Sólo con proponernos cuestiones como éstas, nos damos cuenta de lo que supone para cualquier creyente. Pues supone pasar del hecho de tener a Dios en sus labios, en la mente, en las cosas, en la alegría o en la tristeza, como explicación total y definitiva, a no contar con otra explicación que la ciencia, ni otro remedio que la propia fuerza humana. Hay una terrible diferencia. Es abrir en su estructura mental y en su vida diaria una verdadera crisis, una auténtica tentación, pues le presentan a un Dios que ha sido jubilado, porque ya no hace falta; es considerar su fe como un espejismo, que se desvanece igual que en el desierto desaparece el agua vista en el brillo del sol sobre la arena. Parecería una alucinación semejante a la del sediento en medio de esa soledad de las dunas.

Pero ni siquiera se supera la ausencia de Dios cuando la ciencia, dudando de sí misma, quiere traspasar los límites propios y dirigirse a algo superior a ella o que está fuera de su alcance. Sigue ausente Dios.

Por ejemplo, vemos una ruptura con las normas morales, tal vez por asfixia, con deseo de volver, se dice, a lo más humano, a lo más natural y sincero, a través de una plena libertad existencial. No es todavía una búsqueda de Dios. Incluso cuando admira la naturaleza y la busca, o la transporta junto a las colmenas de hierro y cristales, a las termiteras de cemento y asfalto; sigue la ausencia de Dios. Aún más, cuando vuelve los ojos a algo tan extraño como los adivinos, los horóscopos, los signos de la astrología... tampoco llama a Dios.

Por último, hasta en ese detalle actual, resaltado hace poco por la prensa, del auge de los curanderos en países supercivilizados, donde se ven no sólo consultados cada vez más, sino protegidos y subvencionados por personalidades del campo de la medicina y de la farmacología, como una vuelta a la curación magnética, al contacto personal, a la curación por el espíritu, a lo Mesmer, con ser esto tan significativo, sin embargo sigue la ausencia de Dios.

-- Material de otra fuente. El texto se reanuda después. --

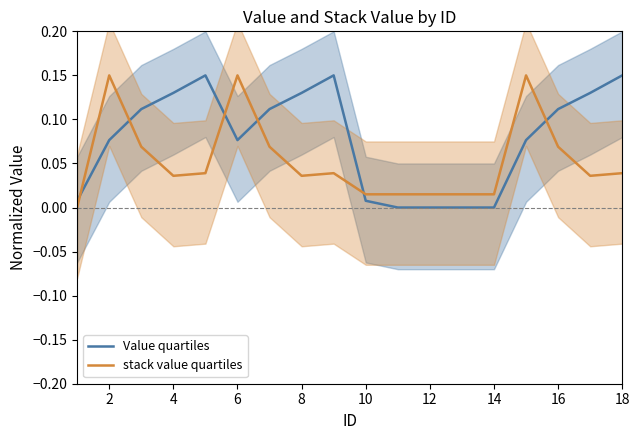

How many categories are shown in the chart?

18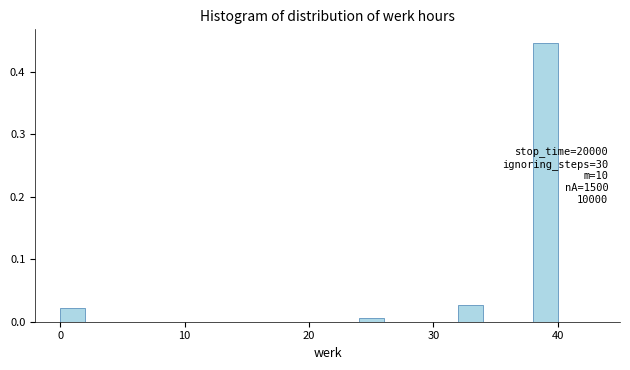

Around what value on the x-axis is the tallest bar? Give the approximate position of its centre, as read against the axis.

39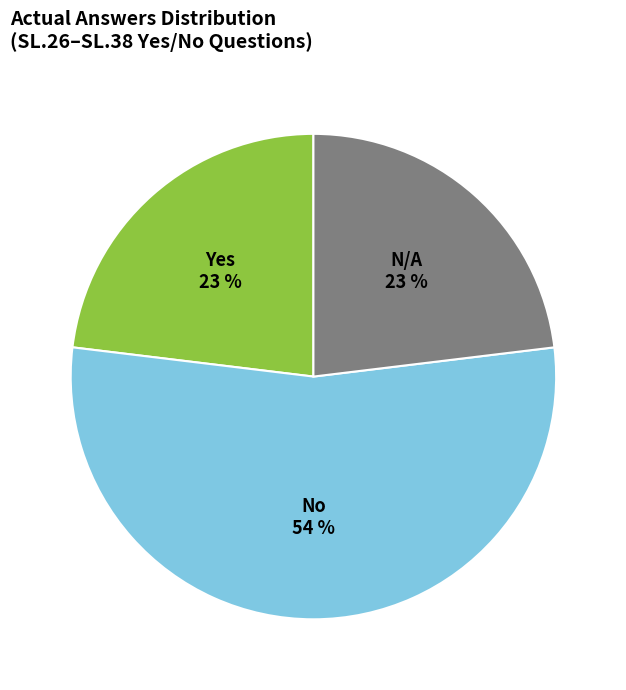

To the nearest percent, what is the difference between the largest and smallest slice percentages?

31%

Hace tiempo, Norteamérica envió a Europa una ópera rock cuyo personaje era Cristo. La fantástica representación ultramoderna, las oleadas de música y coros, traen a un Jesús aplaudido por cientos de miles de personas arrastradas hasta la fascinación. Podría parecer esta irrupción religiosa una vuelta del Señor. Pero preguntamos, ¿es un síntoma espiritual en el verdadero sentido de la palabra? ¿Se ha encarnado nuevamente Dios en ese conmovedor drama musical? Dada la convocatoria que ha supuesto para la juventud hasta ser atraída masivamente a vivir ese espectáculo, sería un verdadero triunfo de lo absoluto, una rendija abierta en la opacidad metálica de nuestro mundo por donde penetraría Dios.

Sin embargo, por muy emocionante que sea esa ópera sobre Jesucristo, no se trata todavía de una vuelta al espíritu, se queda en lo humano, pues Jesús ni trasluce al Padre, ni comunica su divinidad, ni resucita ni asciende a los cielos.

En la sobrecogedora locura de esa música pop, se desvanece la realidad de Dios, entre cientos de aplausos arrancados de corazones juveniles, arrebatados hasta la fascinación.